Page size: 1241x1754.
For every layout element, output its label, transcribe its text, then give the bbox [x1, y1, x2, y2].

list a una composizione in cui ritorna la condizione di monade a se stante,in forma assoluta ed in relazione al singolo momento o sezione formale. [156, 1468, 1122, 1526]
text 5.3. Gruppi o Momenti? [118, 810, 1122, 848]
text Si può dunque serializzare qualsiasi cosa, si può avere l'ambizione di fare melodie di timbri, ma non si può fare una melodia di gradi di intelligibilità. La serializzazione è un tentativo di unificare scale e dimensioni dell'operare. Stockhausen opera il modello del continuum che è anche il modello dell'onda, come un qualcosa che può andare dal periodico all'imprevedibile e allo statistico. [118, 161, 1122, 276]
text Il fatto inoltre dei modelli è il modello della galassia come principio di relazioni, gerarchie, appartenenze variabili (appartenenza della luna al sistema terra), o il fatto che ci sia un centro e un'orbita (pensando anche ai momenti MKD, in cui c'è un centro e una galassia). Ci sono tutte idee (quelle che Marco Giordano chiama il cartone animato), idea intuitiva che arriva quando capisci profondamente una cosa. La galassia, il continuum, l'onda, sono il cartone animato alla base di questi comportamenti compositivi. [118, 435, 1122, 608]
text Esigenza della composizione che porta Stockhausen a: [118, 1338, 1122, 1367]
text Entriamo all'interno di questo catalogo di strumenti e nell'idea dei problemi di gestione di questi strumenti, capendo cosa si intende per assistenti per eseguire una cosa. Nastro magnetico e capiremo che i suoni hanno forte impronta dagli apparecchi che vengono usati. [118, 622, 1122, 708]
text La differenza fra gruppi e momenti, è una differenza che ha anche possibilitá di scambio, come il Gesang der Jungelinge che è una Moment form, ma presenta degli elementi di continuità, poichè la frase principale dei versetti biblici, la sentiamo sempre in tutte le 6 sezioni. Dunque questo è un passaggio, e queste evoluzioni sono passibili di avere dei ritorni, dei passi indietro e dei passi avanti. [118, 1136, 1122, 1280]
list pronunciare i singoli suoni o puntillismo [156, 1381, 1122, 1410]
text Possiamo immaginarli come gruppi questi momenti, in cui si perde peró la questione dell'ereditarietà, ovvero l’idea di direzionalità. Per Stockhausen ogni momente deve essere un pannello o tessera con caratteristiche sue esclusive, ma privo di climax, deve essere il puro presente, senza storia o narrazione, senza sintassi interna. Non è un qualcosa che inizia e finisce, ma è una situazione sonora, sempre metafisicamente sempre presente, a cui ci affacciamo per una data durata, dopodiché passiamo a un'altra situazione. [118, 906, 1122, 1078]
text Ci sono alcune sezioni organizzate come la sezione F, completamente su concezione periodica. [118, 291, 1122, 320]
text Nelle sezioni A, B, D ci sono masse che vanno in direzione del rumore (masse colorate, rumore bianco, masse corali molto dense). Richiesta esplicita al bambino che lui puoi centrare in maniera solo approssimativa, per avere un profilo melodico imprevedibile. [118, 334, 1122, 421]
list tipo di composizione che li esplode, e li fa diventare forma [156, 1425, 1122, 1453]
※ ※ ※
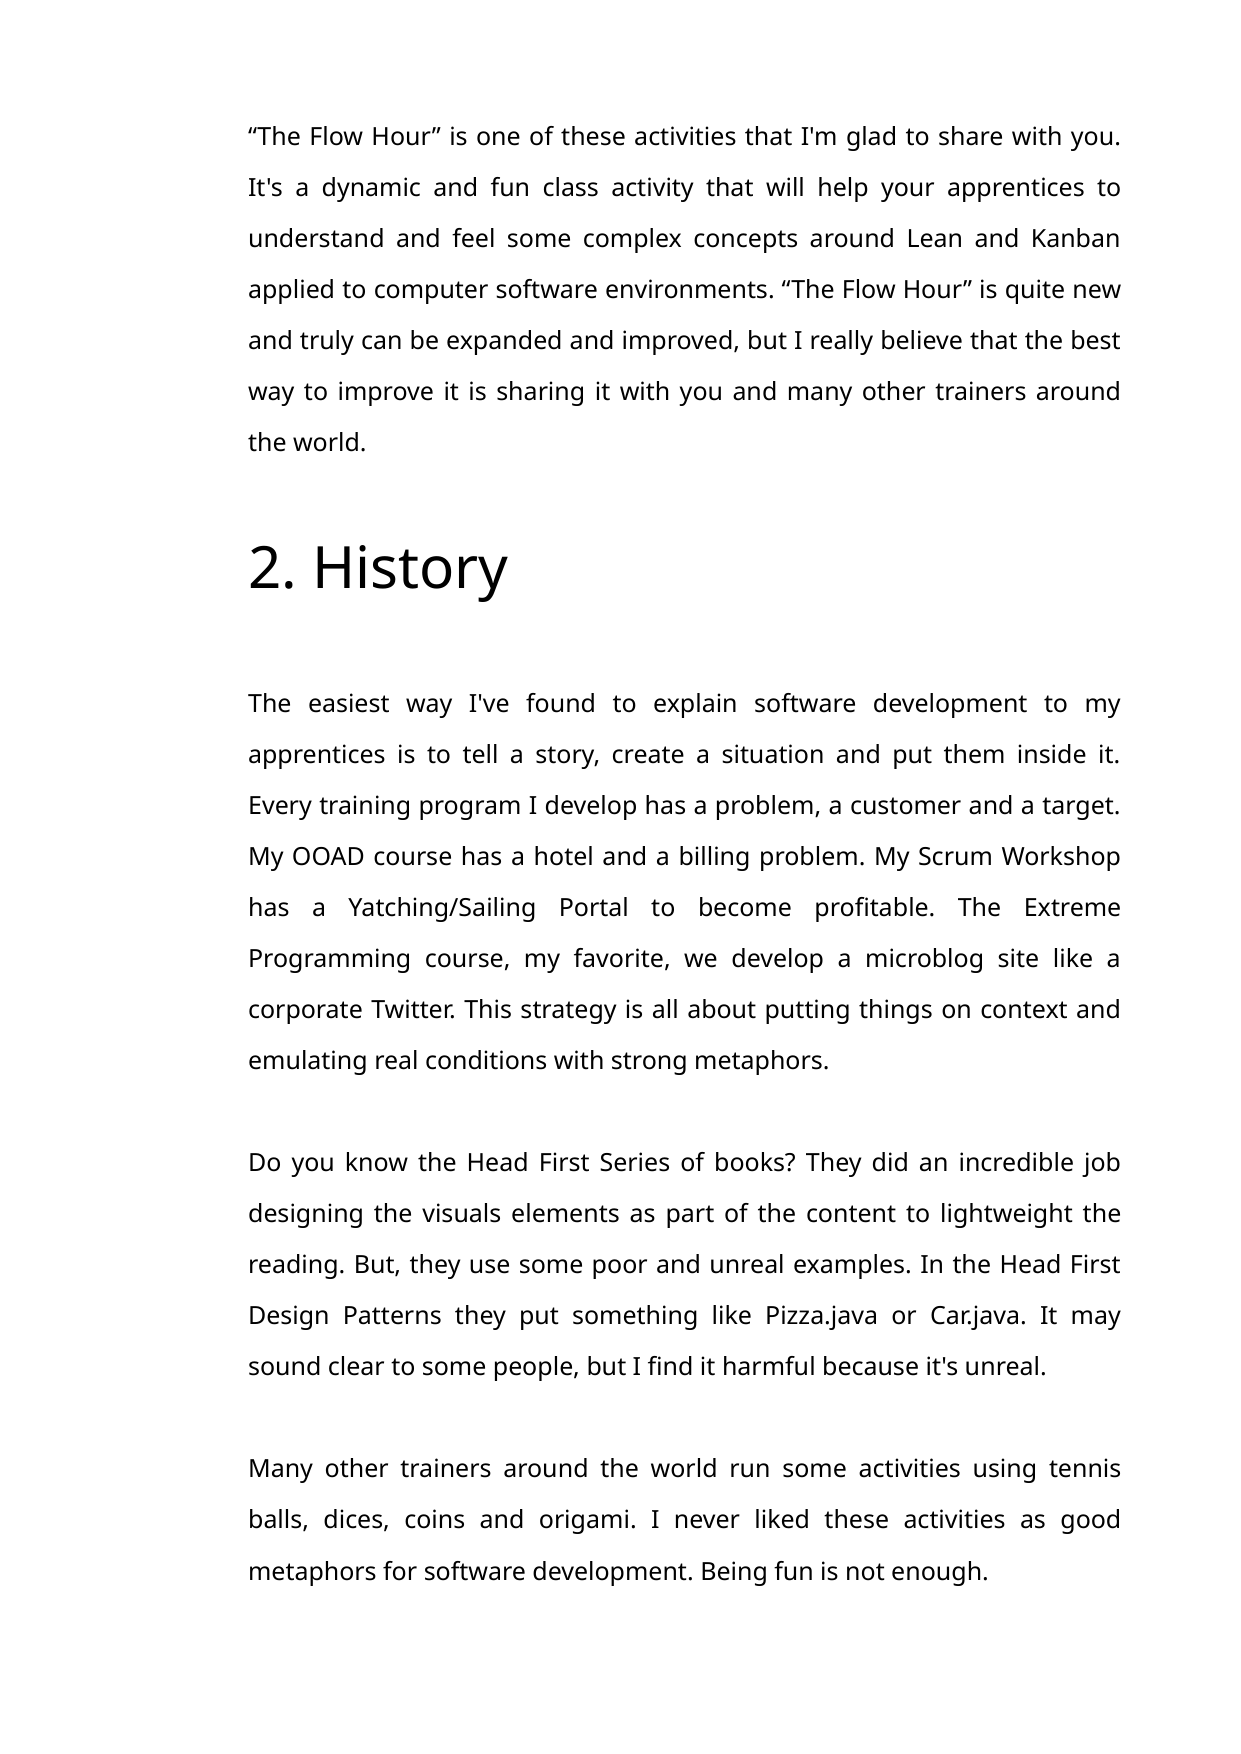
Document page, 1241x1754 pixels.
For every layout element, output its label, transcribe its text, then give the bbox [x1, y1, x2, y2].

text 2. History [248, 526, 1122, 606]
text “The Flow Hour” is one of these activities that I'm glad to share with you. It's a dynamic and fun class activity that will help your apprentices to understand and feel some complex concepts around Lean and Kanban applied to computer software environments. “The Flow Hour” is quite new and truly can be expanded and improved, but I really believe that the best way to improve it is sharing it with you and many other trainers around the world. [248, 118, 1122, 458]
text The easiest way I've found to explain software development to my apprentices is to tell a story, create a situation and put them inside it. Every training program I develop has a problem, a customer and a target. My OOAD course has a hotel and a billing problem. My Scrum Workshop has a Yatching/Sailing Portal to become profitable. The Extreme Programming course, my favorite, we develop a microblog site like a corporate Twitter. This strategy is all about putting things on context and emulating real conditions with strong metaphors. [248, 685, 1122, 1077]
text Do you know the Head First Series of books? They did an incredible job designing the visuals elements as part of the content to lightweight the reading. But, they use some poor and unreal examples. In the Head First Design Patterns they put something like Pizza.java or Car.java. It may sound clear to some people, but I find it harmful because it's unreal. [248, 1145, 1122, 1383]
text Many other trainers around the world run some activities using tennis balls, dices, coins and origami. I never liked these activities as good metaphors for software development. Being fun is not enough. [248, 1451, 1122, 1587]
※ ※ ※
- **EXERCISE PROMPT**
Please write out the lines of the listing between the line holding "list a una composizione" and the line holding "text Si può", inclusive.

- **RESPONSE TO THE EXERCISE**
list a una composizione in cui ritorna la condizione di monade a se stante,in forma assoluta ed in relazione al singolo momento o sezione formale. [156, 1468, 1122, 1526]
text 5.3. Gruppi o Momenti? [118, 810, 1122, 848]
text Si può dunque serializzare qualsiasi cosa, si può avere l'ambizione di fare melodie di timbri, ma non si può fare una melodia di gradi di intelligibilità. La serializzazione è un tentativo di unificare scale e dimensioni dell'operare. Stockhausen opera il modello del continuum che è anche il modello dell'onda, come un qualcosa che può andare dal periodico all'imprevedibile e allo statistico. [118, 161, 1122, 276]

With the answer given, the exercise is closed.